- SOURCE EXCERPT -
You can now track that experiment in tensorboard by running:

tensprboard --logdir=/tmp/robobase_tb_logs --port

and then in your browser, navigate to: http://localhost:6006/

For a full list of launch configs, see here.

RLBench Examples

Launch the drqv2 method on the reach_target task, with episode_length 100, and 10 demos with pixels.

python3 train.py method=drqv2 env=rlbench/reach_target env.episode_length=100 demos=10 pixels=true

Let's reduce the number of channels in the CNN of our vision encoder, and the number of nodes in our critic MPL:

python3 train.py method=drqv2 env=rlbench/reach_target env.episode_length=100 demos=10 \
pixels=true method.encoder_model.channels=16 method.critic_model.mlp_nodes=\[128,128\]

Launch Configs

You can create your own handy config file in robobase.cfgs.launch and use them to launch your experiments. Here are some examples:

python3 train.py launch=drqv2 env=rlbench/reach_target env.episode_length=100

python3 train.py launch=drqv2_pixel_dmc env=dmc/cartpole_balance

python3 train.py launch=mwm env=dmc/walker_walk

python3 train.py launch=mwm_rlbench env=rlbench/open_drawer

python3 train.py method=act pixels=true env=rlbench/reach_target

Running existing algorithms/networks on custom environments.

[Source data]
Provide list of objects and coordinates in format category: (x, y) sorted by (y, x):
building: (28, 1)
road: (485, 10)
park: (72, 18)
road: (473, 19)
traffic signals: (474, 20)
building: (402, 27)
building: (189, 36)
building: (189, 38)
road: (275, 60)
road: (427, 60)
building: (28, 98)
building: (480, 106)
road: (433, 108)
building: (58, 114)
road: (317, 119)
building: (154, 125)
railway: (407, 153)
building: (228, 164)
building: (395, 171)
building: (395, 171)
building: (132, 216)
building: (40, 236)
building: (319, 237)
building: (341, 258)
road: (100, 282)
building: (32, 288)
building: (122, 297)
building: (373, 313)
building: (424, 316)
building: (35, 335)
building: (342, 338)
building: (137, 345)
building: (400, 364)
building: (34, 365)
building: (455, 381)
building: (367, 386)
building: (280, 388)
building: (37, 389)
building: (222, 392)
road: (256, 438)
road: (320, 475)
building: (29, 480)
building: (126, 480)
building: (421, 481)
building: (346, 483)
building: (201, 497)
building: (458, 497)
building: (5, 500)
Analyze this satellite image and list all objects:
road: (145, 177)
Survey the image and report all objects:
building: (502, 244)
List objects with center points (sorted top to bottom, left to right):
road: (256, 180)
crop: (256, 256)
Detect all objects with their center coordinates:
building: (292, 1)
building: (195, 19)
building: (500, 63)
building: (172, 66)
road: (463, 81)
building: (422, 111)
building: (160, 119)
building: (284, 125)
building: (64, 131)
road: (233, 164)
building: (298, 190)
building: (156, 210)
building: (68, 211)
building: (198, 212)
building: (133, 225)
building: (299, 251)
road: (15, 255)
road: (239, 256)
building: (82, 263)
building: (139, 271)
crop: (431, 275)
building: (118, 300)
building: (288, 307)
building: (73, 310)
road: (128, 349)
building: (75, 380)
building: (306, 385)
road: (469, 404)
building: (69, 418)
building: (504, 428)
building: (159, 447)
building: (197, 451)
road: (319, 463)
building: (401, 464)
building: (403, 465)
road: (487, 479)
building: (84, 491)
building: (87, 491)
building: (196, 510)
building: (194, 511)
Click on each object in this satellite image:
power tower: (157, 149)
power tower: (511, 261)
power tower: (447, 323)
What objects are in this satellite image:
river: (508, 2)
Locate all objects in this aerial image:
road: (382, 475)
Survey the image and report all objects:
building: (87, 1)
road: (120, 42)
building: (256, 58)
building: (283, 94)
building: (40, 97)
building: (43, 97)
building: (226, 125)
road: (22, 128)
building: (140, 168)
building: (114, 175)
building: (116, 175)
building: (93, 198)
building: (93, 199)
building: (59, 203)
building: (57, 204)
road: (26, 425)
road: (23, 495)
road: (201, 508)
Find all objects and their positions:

- STATED EXERCISE 1 -
According to the robobase training guide, where can you create your own config file for launching experiments?
- STATED EXERCISE 2 -
Continue the robobase training guide from its final heading, "Running existing algorithms/networks on custom environments."

- TASK RESULT 1 -
In robobase.cfgs.launch.

- TASK RESULT 2 -
In a new project/repo, you will need to create a minimum of 3 files:

  1. A Hydra config for your environment, e.g. myenv.yaml
  2. An environment and a corresponding Factory to build it, e.g. myenv.py
  3. A launch file that hooks everything together, e.g. train.py

myenv.yaml

# @package _global_
env:
  env_name: my_env_name
  physics_dt: 0.004  # The time passed per simulation step
  # Others ways to configure your environment

myenv.py

import gymnasium as gym
from gymnasium.wrappers import TimeLimit
from omegaconf import DictConfig
from robobase.envs.env import EnvFactory
from robobase.envs.wrappers import (
    OnehotTime,
    FrameStack,
    RescaleFromTanh,
    AppendDemoInfo,
    ConcatDim,
)

class MyEnv(gym.Env):
  pass

class MyEnvFactory(EnvFactory):

    def _wrap_env(self, env, cfg):
        env = RescaleFromTanh(env)
        if cfg.use_onehot_time_and_no_bootstrap:
            env = OnehotTime(env, cfg.env.episode_length)
        env = ConcatDim(env, 1, 0, "low_dim_state")
        env = TimeLimit(env, cfg.env.episode_length)
        env = FrameStack(env, cfg.frame_stack)
        env = AppendDemoInfo(env)
        return env

    def make_train_env(self, cfg: DictConfig) -> gym.vector.VectorEnv:
        return gym.vector.AsyncVectorEnv(
            [
                lambda: self._wrap_env(MyEnv(), cfg)
                for _ in range(cfg.num_train_envs)
            ]
        )

    def make_eval_env(self, cfg: DictConfig) -> gym.Env:
        return self._wrap_env(MyEnv(), cfg)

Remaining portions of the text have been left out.